If you’re going to interview someone, have a conversation. I can tell when you have a scripted set of questions and you are not even listening to the answers. The answers should lead you to the next question, your next question should not. Pay attention to the conversation and let the interviewee guide you. Listen to some of Jonah Goldberg’s interviews. He does a good job of letting the conversation direct the pace and flow of the interview.

Second, be able to talk. I spend two hours a day talking on radio about topics of my choice with no script. It is all off the top of my head. That does not mean I don’t put thought into it (most days). I spend hours every day reading and researching, shaping my thinking. At 4pm each day I outline my show and the order I intend to put it in. I’ll have related topics added and links to relevant articles. But when the microphone goes live at 5pm, I talk. I might take a caller. But it is all off the top of my head with no script written. As an aside, I cannot recall the last time that my show order outlined at 4pm was actually the order of my show. News happens between 4pm and 5pm and sometimes the entire show is off the top of my head with me completely ignoring the outline because the news has changed. You should be flexible in your podcast if a line drops, a guest can’t make it, etc.

If you can’t do shows off the top of your head, write a script, but translate it into conversation-ese. I can tell when you are reading because your pace is not natural and you say “thee” instead of “thuh” and use hard A’s instead of “uh.” You need to make your script sound natural if you’re reading from something.

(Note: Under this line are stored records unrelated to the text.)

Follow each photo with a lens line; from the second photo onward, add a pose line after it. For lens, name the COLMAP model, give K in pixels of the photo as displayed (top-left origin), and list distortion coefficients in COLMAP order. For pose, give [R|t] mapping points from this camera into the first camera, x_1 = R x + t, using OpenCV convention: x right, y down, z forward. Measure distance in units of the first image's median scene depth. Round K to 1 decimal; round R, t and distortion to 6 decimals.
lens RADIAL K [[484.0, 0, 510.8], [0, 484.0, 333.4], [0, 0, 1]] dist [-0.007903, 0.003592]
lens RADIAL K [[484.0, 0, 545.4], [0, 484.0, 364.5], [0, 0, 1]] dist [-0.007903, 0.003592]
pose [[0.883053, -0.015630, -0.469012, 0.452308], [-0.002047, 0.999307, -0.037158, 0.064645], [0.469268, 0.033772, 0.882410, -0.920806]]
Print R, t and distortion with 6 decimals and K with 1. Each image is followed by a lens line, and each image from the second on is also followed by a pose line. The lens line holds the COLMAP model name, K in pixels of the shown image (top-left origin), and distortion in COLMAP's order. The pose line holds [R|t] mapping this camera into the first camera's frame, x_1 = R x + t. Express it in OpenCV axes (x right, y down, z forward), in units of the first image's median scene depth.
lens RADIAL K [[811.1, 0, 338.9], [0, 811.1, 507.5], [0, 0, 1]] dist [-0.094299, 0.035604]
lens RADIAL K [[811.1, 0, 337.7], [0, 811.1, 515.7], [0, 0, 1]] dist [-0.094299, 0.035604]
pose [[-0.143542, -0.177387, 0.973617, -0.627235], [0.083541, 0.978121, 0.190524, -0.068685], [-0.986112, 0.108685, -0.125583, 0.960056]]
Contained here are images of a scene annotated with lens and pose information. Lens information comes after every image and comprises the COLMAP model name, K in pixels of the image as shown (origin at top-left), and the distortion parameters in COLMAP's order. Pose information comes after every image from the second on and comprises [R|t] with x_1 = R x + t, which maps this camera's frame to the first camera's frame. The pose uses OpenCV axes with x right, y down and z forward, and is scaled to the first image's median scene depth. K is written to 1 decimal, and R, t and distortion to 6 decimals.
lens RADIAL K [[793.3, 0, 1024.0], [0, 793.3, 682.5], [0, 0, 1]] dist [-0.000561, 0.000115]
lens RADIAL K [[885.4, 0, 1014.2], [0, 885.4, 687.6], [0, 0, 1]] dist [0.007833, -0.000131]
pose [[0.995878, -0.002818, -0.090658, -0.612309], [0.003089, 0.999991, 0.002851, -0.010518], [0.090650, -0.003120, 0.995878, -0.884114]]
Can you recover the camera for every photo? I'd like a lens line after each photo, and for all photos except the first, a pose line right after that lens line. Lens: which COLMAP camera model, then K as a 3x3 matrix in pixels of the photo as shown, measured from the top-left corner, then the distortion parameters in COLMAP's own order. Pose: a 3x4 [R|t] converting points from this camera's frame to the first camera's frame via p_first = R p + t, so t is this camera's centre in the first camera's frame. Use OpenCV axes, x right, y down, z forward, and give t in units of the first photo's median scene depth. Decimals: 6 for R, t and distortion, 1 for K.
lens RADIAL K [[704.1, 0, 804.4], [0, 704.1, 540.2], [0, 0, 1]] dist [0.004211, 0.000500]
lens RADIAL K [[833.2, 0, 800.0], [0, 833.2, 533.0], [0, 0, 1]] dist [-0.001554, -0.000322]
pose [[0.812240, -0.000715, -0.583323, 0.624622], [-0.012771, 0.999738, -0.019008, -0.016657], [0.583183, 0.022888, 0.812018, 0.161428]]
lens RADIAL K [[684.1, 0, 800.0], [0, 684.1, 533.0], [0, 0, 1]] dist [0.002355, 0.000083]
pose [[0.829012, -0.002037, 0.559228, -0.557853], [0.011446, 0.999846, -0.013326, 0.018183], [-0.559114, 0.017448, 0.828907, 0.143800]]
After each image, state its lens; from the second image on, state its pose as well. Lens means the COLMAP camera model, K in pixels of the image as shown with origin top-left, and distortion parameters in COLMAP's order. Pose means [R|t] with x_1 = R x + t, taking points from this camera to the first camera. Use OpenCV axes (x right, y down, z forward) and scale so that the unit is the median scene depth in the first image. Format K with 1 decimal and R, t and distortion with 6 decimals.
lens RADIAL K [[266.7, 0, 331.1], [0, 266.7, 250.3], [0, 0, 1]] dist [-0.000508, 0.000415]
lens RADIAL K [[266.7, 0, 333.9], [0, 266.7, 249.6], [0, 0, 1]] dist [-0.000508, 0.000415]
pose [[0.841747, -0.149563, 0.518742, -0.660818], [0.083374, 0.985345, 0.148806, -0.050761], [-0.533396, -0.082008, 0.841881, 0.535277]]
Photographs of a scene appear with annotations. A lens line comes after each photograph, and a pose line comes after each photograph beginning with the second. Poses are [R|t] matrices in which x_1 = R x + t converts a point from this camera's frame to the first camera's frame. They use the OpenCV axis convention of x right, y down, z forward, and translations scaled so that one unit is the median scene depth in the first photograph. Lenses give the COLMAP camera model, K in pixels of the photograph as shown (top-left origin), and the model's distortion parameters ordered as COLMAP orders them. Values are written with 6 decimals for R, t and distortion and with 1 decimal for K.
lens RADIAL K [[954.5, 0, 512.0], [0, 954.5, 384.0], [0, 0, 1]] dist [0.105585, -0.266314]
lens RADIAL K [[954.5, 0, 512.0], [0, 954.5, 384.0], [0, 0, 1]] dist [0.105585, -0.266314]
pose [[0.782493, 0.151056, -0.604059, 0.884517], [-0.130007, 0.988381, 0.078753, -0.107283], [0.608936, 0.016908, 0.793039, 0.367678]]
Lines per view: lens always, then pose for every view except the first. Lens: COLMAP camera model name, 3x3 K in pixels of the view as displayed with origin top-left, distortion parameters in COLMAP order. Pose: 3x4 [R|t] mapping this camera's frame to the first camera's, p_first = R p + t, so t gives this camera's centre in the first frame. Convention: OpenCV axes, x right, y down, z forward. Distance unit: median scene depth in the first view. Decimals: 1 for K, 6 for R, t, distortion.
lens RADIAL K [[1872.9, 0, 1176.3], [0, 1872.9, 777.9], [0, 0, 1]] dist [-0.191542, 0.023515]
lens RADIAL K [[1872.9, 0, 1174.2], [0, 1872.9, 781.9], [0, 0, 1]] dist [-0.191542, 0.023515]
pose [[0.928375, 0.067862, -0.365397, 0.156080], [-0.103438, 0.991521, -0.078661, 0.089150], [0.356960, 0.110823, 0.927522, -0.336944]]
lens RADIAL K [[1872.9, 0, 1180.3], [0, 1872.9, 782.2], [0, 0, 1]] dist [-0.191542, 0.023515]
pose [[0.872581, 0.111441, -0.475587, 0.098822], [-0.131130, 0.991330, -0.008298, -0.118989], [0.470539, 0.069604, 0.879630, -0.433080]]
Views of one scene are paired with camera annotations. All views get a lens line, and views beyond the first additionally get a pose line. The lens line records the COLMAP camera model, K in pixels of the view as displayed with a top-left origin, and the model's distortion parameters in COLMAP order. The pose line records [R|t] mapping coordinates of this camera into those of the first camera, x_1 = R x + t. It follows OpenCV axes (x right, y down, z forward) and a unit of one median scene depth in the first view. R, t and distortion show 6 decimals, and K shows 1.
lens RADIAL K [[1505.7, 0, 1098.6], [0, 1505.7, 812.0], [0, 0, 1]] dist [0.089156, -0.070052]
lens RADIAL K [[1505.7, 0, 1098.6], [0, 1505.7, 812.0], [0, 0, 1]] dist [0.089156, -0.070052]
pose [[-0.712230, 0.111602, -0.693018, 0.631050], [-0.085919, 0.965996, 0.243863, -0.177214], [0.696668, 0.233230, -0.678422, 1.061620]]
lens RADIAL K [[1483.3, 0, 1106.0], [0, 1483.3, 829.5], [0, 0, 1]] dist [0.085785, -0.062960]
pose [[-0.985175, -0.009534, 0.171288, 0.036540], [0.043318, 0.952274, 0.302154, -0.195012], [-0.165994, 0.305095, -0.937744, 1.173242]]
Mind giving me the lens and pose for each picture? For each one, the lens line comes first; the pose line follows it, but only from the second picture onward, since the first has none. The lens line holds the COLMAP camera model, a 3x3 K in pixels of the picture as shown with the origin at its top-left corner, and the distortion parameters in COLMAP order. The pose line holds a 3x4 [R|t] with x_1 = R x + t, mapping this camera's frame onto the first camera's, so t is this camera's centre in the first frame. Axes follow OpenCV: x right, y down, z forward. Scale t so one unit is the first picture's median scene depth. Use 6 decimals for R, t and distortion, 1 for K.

My first week in radio all the phones went out. My show was 9pm to midnight. I had to talk for three hours with no guests and no phone calls. You should be able to do it on a topic for twenty minutes and keep it interesting if you want to do a podcast. Educate me, inform me, but you absolutely must entertain me. If you keep me company, I can put up with a lot. The Substandard is, again, a perfect example. These three guys are talking about movies and inevitably only Sonny Bunch has actually seen the movie they’re talking about. But it is entertaining, usually.

Next, always improve. I hate listening to my voice, but I’ll occasionally listen to the podcast of my own show to see what I’ve done poorly and what I can improve. There is always something. There should be for you too.

Lastly, a lot of groups and people are doing podcasts these days because of monetization. They are making more money off podcasts than off their websites. But some really shouldn’t and maybe you shouldn’t. It might not be your thing. You need to do a podcast consistently. Commit to a schedule and keep it. If you can’t do that, don’t start.